Техники, не способствующие пониманию партнера
1. Негативная оценка— в беседе мы сопровождаем высказывания партнера репликами вроде: «Глупости ты говоришь...», «Ты, я вижу, в этом вопросе ничего не понимаешь...», «Я бы мог вам это объяснить, но боюсь, вы не поймете...» и т. п.
2. Игнорирование— мы не принимаем во внимание того, что говорит партнер, пренебрегаем его высказываниями.
3. Эгоцентризм — мы пытаемся найти у партнера понимание только тех проблем, которые волнуют нас самих.
Промежуточные техники
4. Выспрашивание— мы задаем партнеру вопрос за вопросом, явно стараясь разузнать что-то, но не объясняем ему своих целей.
5. Замечания о ходе беседы— в ходе беседы мы вставляем высказывания типа: «Пора приступить к предмету разговора...», «Мы несколько отвлеклись от темы...», «Давайте вернемся к цели нашего разговора...» и т.д.
6. Поддакивание— мы сопровождаем высказывания партнера реакциями типа: «Да-да...», «Угу...»
Техники, способствующие пониманию партнера
7. Вербализация, ступень А (проговаривание, повторение)— мы дословно повторяем высказывание партнера. При этом можно начать с вводной фразы: «Как я понял Вас...», «По Вашему мнению...», «Ты считаешь...» и т. п.
..........
**ПОРЯДОК РАБОТЫ 1**
Перепишите без изменений фрагмент текста о техниках понимания партнера, который начинается словами «Техники, не способствующие» и заканчивается словами «ему своих целей.».
**ПОРЯДОК РАБОТЫ 2**
Допишите следующую часть текста о техниках понимания партнера, начиная сразу после его последнего предложения.
Список здесь не понадобится.

**ИСХОДНЫЙ СПИСОК**
..........
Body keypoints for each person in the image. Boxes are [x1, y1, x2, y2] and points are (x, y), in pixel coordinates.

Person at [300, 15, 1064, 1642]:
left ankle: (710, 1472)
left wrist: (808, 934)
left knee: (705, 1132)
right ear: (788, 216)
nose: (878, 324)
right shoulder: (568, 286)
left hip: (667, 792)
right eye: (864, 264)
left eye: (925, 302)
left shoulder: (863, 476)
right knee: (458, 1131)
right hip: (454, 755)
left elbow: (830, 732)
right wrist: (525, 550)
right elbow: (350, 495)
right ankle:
..........
**ИТОГОВЫЙ ОТВЕТ 1**
Техники, не способствующие пониманию партнера
1. Негативная оценка— в беседе мы сопровождаем высказывания партнера репликами вроде: «Глупости ты говоришь...», «Ты, я вижу, в этом вопросе ничего не понимаешь...», «Я бы мог вам это объяснить, но боюсь, вы не поймете...» и т. п.
2. Игнорирование— мы не принимаем во внимание того, что говорит партнер, пренебрегаем его высказываниями.
3. Эгоцентризм — мы пытаемся найти у партнера понимание только тех проблем, которые волнуют нас самих.
Промежуточные техники
4. Выспрашивание— мы задаем партнеру вопрос за вопросом, явно стараясь разузнать что-то, но не объясняем ему своих целей.

**ИТОГОВЫЙ ОТВЕТ 2**
8. Вербализация, ступень Б (перефразирование) — мы воспроизводим высказывания партнера в сокращенном, обобщенном виде, кратко формулируем самое существенное в его словах. Начать можно с вводной фразы: «Вашими основными идеями, как я понял, являются...», «Другими словами, ты считаешь, что...» и др.
9. Вербализация, ступень В (интерпретация и развитие идеи) — мы пытаемся вывести логическое следствие из высказывания партнера ила выдвинуть предположения относительно причин высказывания. Вводной фразой может быть: «Если исходить из того, что Вы сказали, то выходит, что...» или «Вы так считаете, видимо, потому что...»
Тренер должен так организовать работу с участниками группы, чтобы стали явными «пробелы» в их коммуникативных умениях, которые выражаются в использовании негативных техник, в негибкости позиции, многословии, склонности перебивать партнера, «перескакивать» непосредственно от фазы ориентации к фазе решения и др. (Захаров В. П., 1990). После столкновения с собственными «пробелами» участники становятся психологически более восприимчивыми к восприятию и усвоению конструктивных коммуникативных техник. Шлифовка техник совершается благодаря использованию обратной связи от других участников и видеомагнитофона.
Английская модель
Тренинг социальных навыков был создан в Великобритании на основе работ Майкла Аргайла и его коллег в Оксфорде (Argyle M., 1969; Trower P., et al., 1978). Он широко используется как в отношении здоровых людей, имеющих проблемы в социальном взаимодействии, так и отношении психиатрических пациентов (Spence S., Shepherd G., 1982).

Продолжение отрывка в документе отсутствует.